There are few things that traders like better than blowing a raspberry at the Group of Seven industrialised leaders. Monday was a case in point.
On Saturday, G7 financial leaders solemnly opined that “Japan’s recovery is on track” – and suggested that “the implications of these developments will be recognised by market participants and …incorporated in their assessments of risks”. Translated from policy speak, this means the G7 wants traders to stop betting on a never-ending yen decline.
But when markets opened on Monday, the Japanese currency duly weakened further, touching Y122.09 to the dollar and Y159.00 to the euro. On a trade-weighted basis, that leaves it at 21-year lows.

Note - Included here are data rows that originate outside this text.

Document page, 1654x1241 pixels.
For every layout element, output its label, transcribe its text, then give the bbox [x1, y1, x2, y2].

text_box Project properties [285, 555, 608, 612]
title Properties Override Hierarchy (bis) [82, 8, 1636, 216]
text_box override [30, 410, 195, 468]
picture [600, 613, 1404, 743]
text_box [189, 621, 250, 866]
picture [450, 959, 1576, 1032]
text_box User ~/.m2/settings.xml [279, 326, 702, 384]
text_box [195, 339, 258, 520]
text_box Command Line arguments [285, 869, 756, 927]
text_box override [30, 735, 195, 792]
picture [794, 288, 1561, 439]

This suggests that investors do not believe the G7 is ready to turn its woolly rhetoric into tangible intervention. Right now, that seems a fair bet. After all, the yen has left global policymakers trapped between a rock and a hard place. Politicians in regions such as Europe want the yen to rally, to help their manufacturers; but at the same time, regulators know that if a sharp rally does occur, this could risk triggering financial shockwaves. This is because a key reason behind recent yen weakness is that the carry trade – or the practice of borrowing in low-yielding currencies to invest in higher-return assets – has proliferated in the past three months.

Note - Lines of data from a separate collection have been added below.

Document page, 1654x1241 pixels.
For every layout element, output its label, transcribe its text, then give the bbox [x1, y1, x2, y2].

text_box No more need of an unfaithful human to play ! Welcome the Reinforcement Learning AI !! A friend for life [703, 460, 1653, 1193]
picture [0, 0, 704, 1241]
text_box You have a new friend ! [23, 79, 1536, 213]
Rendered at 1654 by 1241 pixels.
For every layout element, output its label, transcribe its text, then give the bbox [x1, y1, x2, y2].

This has swelled global liquidity, flattering asset markets around the world. But if the yen suddenly strengthens – say, due to G7 intervention – carry trades might be unwound, which might even spark a wave of global risk aversion.

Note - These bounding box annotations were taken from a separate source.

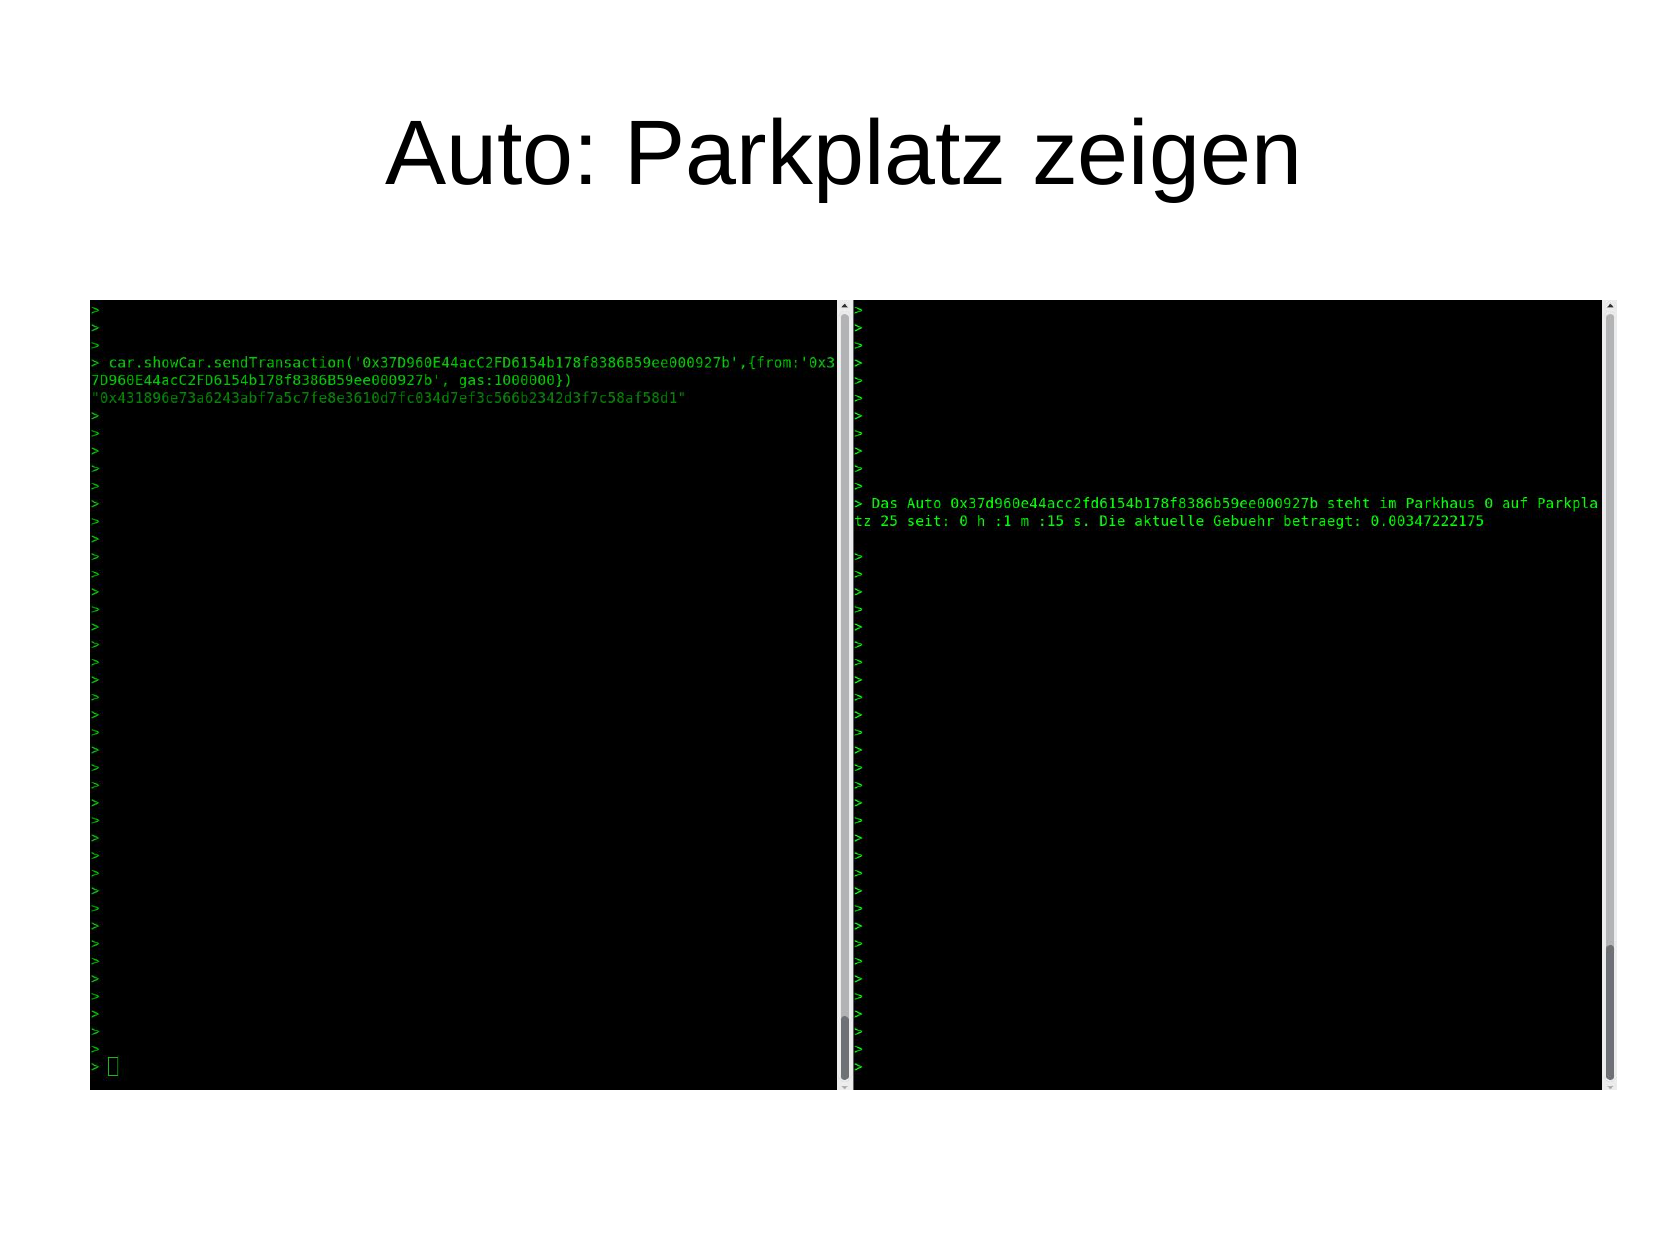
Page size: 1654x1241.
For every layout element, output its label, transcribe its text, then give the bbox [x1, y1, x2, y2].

title Auto: Parkplatz zeigen [82, 49, 1571, 257]
picture [90, 300, 1617, 1090]
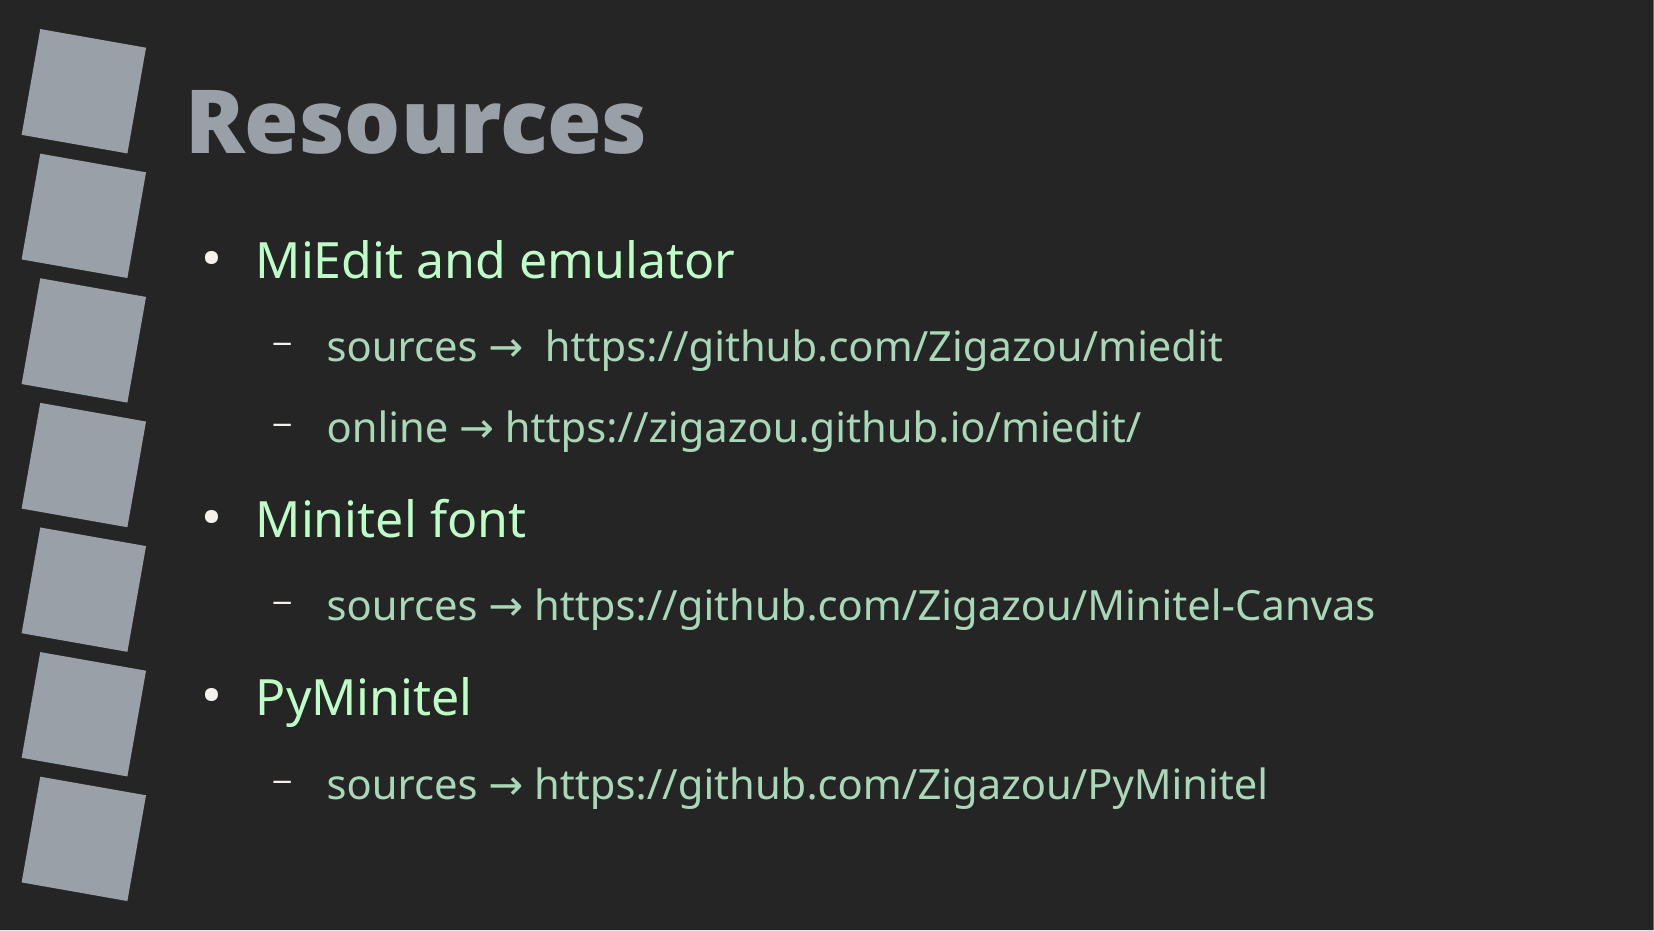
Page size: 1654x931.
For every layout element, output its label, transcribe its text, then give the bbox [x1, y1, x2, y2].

list MiEdit and emulator sources → https://github.com/Zigazou/miedit online → https://zigazou.github.io/miedit/ Minitel font sources → https://github.com/Zigazou/Minitel-Canvas PyMinitel sources → https://github.com/Zigazou/PyMinitel [184, 225, 1636, 901]
title Resources [184, 59, 1654, 154]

Given this, it is not surprising that G7 policymakers prefer to pray for a miracle – namely that the yen will soon stealthily appreciate of its own accord, thus prompting an “orderly” unwind of carry trades.
But that seems a brave hope, given the apparent size of these trades. After all, the lower the yen falls, the greater the risk of a financial whiplash if – or when – it changes course. Investors in almost any asset class, from Australian stocks to Zambian bonds, should be keeping a close watch on events in Japan.